Legislation Watch: Sentencing Amendment (Community Correction Reform) Bill 2011

Intensive Correction Management Orders (ICMOs, discussed here) are going to go, without ever having been. In their place will be Community Corrections Orders (CCOs), for most purposes exactly the same thing.

In September the Attorney-General said,

Using new powers under the CCO, courts may require offenders to pay a bond that will be forfeited if the offender fails to comply with their order. Courts may also impose up to 600 hours of community work, curfews and no-go zones, conditions on where an offender may live, prohibitions on contact with specified persons such as associates of the offender, victims, witnesses or their families, and exclusions from licensed premises. Courts will be able to apply these conditions in a way that addresses the circumstances of the offence and the offender, in order to reduce the likelihood of further offending or protect those affected by the crime.

Courts will be able to use the new CCO to ensure that those who have committed serious crimes will no longer walk out of court free to continue their criminal behaviour with no restrictions or penalties. Courts may use the place or area exclusion to prevent offenders from going to a particular site or an area such as the CBD. Courts may also use the curfew condition to require that an offender stay at home for up to 12 hours a day to stop them going out at night or other times and engaging in further criminal behaviour.

Under the alcohol exclusion condition, courts will have the power to ban offenders from entering or consuming alcohol in licensed premises. Offenders will be completely banned from going to nightclubs, pubs, bars, restaurants, cafes and function centres. Offenders will be able to access other types of licensed premises. However, they will not be allowed to enter the bar area and will not be allowed to drink alcohol anywhere in the premises. If they do, they will be in contravention of their order.
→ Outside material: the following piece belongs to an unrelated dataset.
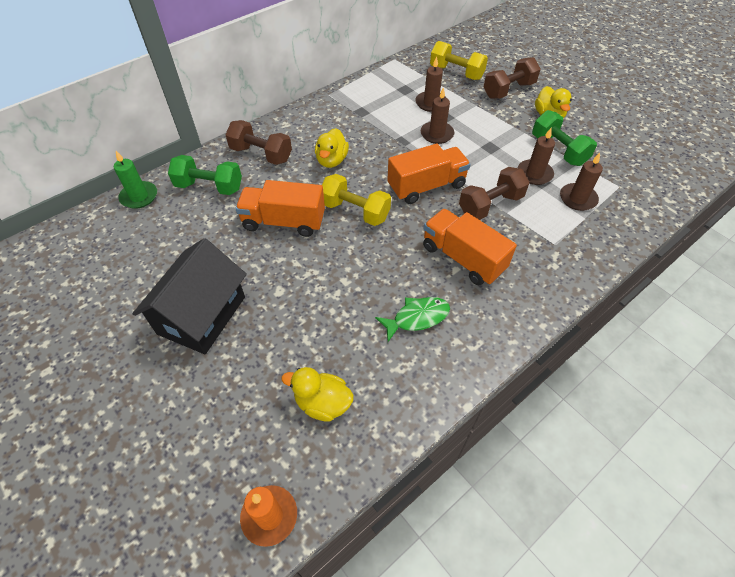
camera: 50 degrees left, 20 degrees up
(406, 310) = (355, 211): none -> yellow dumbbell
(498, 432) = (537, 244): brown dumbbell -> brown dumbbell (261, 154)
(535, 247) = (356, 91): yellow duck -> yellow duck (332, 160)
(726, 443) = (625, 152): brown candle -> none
Judges and magistrates will also be empowered to actively monitor an offender’s compliance with their order through a judicial monitoring condition. Courts will have a broad discretion to manage offenders as they see fit — for example, by requiring offenders to return to court for monitoring at regular intervals or just once. The judicial monitoring condition will allow courts to keep close watch over offenders’ progress in completing the requirements of their order. Courts will be able to request progress updates from the offender, Corrections Victoria, prosecuting agencies, and other appropriate persons.

Courts will retain their existing powers to order supervision of the offender by Corrections Victoria, order treatment and rehabilitation such as drug or alcohol treatment, or programs that target particular offending behaviour and reduce the risk of reoffending.

This legislation passed the Assembly and made its way through the Council this week. The Bill will repeal combined custody and treatment orders, intensive correction orders and community-based orders, introduce a new community correction order, amend the Sentencing Amendment Act 2010 and make minor and consequential amendments to other Acts.

The Bill itself is here, the Explanatory Memorandum here and Statement of Compatibility here. The Second Reading Speech was read in September, and can be found here.

The legislation is a continuation of the government agenda discussed here. Parts of the Sentencing Amendment Act 2010 and Justice Legislation Amendment Act 2010 will be repealed without ever having come into effect.

Although the government has repeatedly stated its intention to abolish home detention, the curfew and no-go provisions of a CCO make comparisons inevitable. It might be more accurate to say that home detention is being removed as a ‘jail’ option and made a ‘community-based’ alternative.

It will be interesting to see whether magistrates adopt their new ‘monitoring’ function. Historically judicial officers have been reluctant to impose orders that require their ongoing supervision. It’s likely that some magistrates will continue to rely on Corrections Victoria to track an offender’s progress post-sentence, whilst others will take to direct supervision with enthusiasm.

Most of the provisions have a forced commencement date of 30 June 2013.

I should also briefly mention the Justice Legislation Further Amendment Bill 2011. Folllowing the vast increase in powers to be given to Protective Services Officers, this legislation will amend the Criminal Procedure Act to allow police prosecutors to represent them in their matters before the Magistrates’ Court.